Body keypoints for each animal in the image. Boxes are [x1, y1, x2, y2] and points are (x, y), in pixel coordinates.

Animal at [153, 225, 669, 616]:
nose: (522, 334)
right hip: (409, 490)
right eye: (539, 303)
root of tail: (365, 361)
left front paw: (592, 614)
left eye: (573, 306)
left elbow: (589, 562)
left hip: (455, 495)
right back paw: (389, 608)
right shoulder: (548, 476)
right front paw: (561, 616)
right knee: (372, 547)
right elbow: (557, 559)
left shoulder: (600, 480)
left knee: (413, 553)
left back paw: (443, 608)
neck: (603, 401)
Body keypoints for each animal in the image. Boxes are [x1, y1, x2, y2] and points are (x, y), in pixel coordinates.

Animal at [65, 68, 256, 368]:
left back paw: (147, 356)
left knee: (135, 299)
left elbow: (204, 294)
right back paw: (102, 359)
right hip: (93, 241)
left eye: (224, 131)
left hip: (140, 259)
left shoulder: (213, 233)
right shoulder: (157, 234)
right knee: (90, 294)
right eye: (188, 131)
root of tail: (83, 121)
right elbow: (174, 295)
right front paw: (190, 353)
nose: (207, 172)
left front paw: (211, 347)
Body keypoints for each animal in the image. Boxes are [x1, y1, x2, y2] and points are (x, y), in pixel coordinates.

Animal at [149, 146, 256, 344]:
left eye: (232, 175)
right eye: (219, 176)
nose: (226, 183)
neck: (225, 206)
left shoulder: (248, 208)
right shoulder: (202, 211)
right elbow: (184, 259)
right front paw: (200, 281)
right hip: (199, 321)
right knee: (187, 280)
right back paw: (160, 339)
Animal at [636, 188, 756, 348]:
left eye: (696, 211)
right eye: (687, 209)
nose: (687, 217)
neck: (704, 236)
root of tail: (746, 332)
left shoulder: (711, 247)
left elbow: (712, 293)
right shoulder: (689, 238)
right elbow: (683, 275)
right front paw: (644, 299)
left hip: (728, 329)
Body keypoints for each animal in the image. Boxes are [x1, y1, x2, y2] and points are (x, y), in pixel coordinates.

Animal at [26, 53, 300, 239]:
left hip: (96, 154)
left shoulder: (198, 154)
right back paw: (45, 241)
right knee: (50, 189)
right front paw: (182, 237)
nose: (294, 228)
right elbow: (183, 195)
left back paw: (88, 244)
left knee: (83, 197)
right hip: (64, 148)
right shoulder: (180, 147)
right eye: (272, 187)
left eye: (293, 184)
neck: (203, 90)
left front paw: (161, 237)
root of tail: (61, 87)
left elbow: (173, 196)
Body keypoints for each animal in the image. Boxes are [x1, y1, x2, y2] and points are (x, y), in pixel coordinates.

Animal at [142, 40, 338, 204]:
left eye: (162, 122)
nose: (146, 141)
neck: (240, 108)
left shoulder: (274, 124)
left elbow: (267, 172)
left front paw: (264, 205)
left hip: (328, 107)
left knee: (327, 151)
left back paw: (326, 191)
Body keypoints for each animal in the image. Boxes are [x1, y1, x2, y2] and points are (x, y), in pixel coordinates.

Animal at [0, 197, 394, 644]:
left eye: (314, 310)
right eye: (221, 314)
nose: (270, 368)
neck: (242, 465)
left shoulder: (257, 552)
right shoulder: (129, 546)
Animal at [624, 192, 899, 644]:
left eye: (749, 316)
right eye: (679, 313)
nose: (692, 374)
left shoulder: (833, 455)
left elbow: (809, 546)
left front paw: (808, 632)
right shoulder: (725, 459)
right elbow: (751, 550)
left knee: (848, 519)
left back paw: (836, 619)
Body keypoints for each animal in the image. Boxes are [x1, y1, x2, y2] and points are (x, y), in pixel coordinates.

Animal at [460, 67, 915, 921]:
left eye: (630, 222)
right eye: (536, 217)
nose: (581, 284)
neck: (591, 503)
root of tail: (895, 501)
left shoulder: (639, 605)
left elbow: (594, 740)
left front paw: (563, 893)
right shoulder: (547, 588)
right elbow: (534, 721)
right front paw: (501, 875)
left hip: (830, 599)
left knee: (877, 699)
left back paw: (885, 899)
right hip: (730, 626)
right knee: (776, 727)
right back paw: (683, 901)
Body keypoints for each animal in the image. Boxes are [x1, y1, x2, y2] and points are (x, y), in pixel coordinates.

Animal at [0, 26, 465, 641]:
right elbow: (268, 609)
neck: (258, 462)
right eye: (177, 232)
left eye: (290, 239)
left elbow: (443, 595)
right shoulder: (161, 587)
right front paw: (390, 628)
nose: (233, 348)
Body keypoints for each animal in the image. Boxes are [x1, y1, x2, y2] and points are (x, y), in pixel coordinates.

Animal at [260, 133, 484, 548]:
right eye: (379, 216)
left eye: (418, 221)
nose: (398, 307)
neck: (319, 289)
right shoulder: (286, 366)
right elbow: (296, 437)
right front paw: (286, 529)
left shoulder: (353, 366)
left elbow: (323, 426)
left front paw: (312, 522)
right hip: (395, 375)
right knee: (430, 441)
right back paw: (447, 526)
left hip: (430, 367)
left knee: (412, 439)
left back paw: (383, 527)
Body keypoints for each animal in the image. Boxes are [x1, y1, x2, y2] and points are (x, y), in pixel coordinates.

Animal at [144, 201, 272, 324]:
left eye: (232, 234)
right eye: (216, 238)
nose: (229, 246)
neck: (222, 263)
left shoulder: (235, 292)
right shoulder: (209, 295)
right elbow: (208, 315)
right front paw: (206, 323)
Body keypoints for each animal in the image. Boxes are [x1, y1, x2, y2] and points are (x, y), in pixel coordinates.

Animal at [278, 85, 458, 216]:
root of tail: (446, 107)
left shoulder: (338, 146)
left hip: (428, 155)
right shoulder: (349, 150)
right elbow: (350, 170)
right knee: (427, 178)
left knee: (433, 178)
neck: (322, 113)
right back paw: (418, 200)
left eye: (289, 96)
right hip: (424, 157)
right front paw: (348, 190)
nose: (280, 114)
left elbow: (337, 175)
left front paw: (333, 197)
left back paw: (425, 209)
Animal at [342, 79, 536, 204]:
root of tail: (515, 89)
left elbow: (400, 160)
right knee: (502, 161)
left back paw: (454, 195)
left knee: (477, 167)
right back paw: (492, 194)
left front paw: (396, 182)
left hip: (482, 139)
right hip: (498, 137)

========================================

What this task involves: Print each of the lines above again, unchanged.

Solution to this problem:
Body keypoints for each animal in the image. Boxes are [x1, y1, x2, y2] and points are (x, y), in pixel coordinates.

Animal at [153, 225, 669, 616]:
nose: (522, 334)
right hip: (409, 490)
right eye: (539, 303)
root of tail: (365, 361)
left front paw: (592, 614)
left eye: (573, 306)
left elbow: (589, 562)
left hip: (455, 495)
right back paw: (389, 608)
right shoulder: (548, 476)
right front paw: (561, 616)
right knee: (372, 547)
right elbow: (557, 559)
left shoulder: (600, 480)
left knee: (413, 553)
left back paw: (443, 608)
neck: (603, 401)
Body keypoints for each animal in the image. Boxes are [x1, y1, x2, y2] and points are (x, y), in pixel coordinates.

Animal at [65, 68, 256, 368]:
left back paw: (147, 356)
left knee: (135, 299)
left elbow: (204, 294)
right back paw: (102, 359)
right hip: (93, 241)
left eye: (224, 131)
left hip: (140, 259)
left shoulder: (213, 233)
right shoulder: (157, 234)
right knee: (90, 294)
right eye: (188, 131)
root of tail: (83, 121)
right elbow: (174, 295)
right front paw: (190, 353)
nose: (207, 172)
left front paw: (211, 347)
Body keypoints for each animal in the image. Boxes are [x1, y1, x2, y2] and points are (x, y), in pixel coordinates.

Animal at [149, 146, 256, 344]:
left eye: (232, 175)
right eye: (219, 176)
nose: (226, 183)
neck: (225, 206)
left shoulder: (248, 208)
right shoulder: (202, 211)
right elbow: (184, 259)
right front paw: (200, 281)
right hip: (199, 321)
right knee: (187, 280)
right back paw: (160, 339)
Animal at [636, 188, 756, 348]:
left eye: (696, 211)
right eye: (687, 209)
nose: (687, 217)
neck: (704, 236)
root of tail: (746, 332)
left shoulder: (711, 247)
left elbow: (712, 293)
right shoulder: (689, 238)
right elbow: (683, 275)
right front paw: (644, 299)
left hip: (728, 329)
Body keypoints for each animal in the image. Boxes are [x1, y1, x2, y2] and points are (x, y), in pixel coordinates.

Animal at [26, 53, 300, 239]:
left hip: (96, 154)
left shoulder: (198, 154)
right back paw: (45, 241)
right knee: (50, 189)
right front paw: (182, 237)
nose: (294, 228)
right elbow: (183, 195)
left back paw: (88, 244)
left knee: (83, 197)
right hip: (64, 148)
right shoulder: (180, 147)
right eye: (272, 187)
left eye: (293, 184)
neck: (203, 90)
left front paw: (161, 237)
root of tail: (61, 87)
left elbow: (173, 196)
Body keypoints for each animal in the image. Boxes are [x1, y1, x2, y2] and points are (x, y), in pixel coordinates.

Animal at [142, 40, 338, 204]:
left eye: (162, 122)
nose: (146, 141)
neck: (240, 108)
left shoulder: (274, 124)
left elbow: (267, 172)
left front paw: (264, 205)
left hip: (328, 107)
left knee: (327, 151)
left back paw: (326, 191)
Body keypoints for each animal in the image. Boxes are [x1, y1, x2, y2] and points are (x, y), in pixel coordinates.

Animal at [0, 197, 394, 644]:
left eye: (314, 310)
right eye: (221, 314)
nose: (270, 368)
neck: (242, 465)
left shoulder: (257, 552)
right shoulder: (129, 546)
Animal at [624, 192, 899, 644]:
left eye: (749, 316)
right eye: (679, 313)
nose: (692, 374)
left shoulder: (833, 455)
left elbow: (809, 546)
left front paw: (808, 632)
right shoulder: (725, 459)
right elbow: (751, 550)
left knee: (848, 519)
left back paw: (836, 619)
Body keypoints for each animal in the image. Boxes are [x1, y1, x2, y2] and points are (x, y), in pixel coordinates.

Animal at [460, 67, 915, 921]:
left eye: (630, 222)
right eye: (536, 217)
nose: (581, 284)
neck: (591, 503)
root of tail: (895, 501)
left shoulder: (639, 605)
left elbow: (594, 740)
left front paw: (563, 893)
right shoulder: (547, 588)
right elbow: (534, 721)
right front paw: (501, 875)
left hip: (830, 599)
left knee: (877, 699)
left back paw: (885, 899)
right hip: (730, 626)
right knee: (776, 727)
right back paw: (683, 901)
Body keypoints for each animal in the image. Boxes are [x1, y1, x2, y2] and points are (x, y), in pixel coordinates.

Animal at [0, 26, 465, 641]:
right elbow: (268, 609)
neck: (258, 462)
right eye: (177, 232)
left eye: (290, 239)
left elbow: (443, 595)
right shoulder: (161, 587)
right front paw: (390, 628)
nose: (233, 348)
Body keypoints for each animal in the image. Boxes are [x1, y1, x2, y2] and points are (x, y), in pixel coordinates.

Animal at [260, 133, 484, 548]:
right eye: (379, 216)
left eye: (418, 221)
nose: (398, 307)
neck: (319, 289)
right shoulder: (286, 366)
right elbow: (296, 437)
right front paw: (286, 529)
left shoulder: (353, 366)
left elbow: (323, 426)
left front paw: (312, 522)
right hip: (395, 375)
right knee: (430, 441)
right back paw: (447, 526)
left hip: (430, 367)
left knee: (412, 439)
left back paw: (383, 527)
Body keypoints for each animal in the image. Boxes are [x1, y1, x2, y2] and points are (x, y), in pixel coordinates.

Animal at [144, 201, 272, 324]:
left eye: (232, 234)
right eye: (216, 238)
nose: (229, 246)
neck: (222, 263)
left shoulder: (235, 292)
right shoulder: (209, 295)
right elbow: (208, 315)
right front paw: (206, 323)
Body keypoints for each animal in the image. Boxes are [x1, y1, x2, y2] and points are (x, y), in pixel coordinates.

Animal at [278, 85, 458, 216]:
root of tail: (446, 107)
left shoulder: (338, 146)
left hip: (428, 155)
right shoulder: (349, 150)
right elbow: (350, 170)
right knee: (427, 178)
left knee: (433, 178)
neck: (322, 113)
right back paw: (418, 200)
left eye: (289, 96)
right hip: (424, 157)
right front paw: (348, 190)
nose: (280, 114)
left elbow: (337, 175)
left front paw: (333, 197)
left back paw: (425, 209)
Animal at [342, 79, 536, 204]:
root of tail: (515, 89)
left elbow: (400, 160)
right knee: (502, 161)
left back paw: (454, 195)
left knee: (477, 167)
right back paw: (492, 194)
left front paw: (396, 182)
left hip: (482, 139)
right hip: (498, 137)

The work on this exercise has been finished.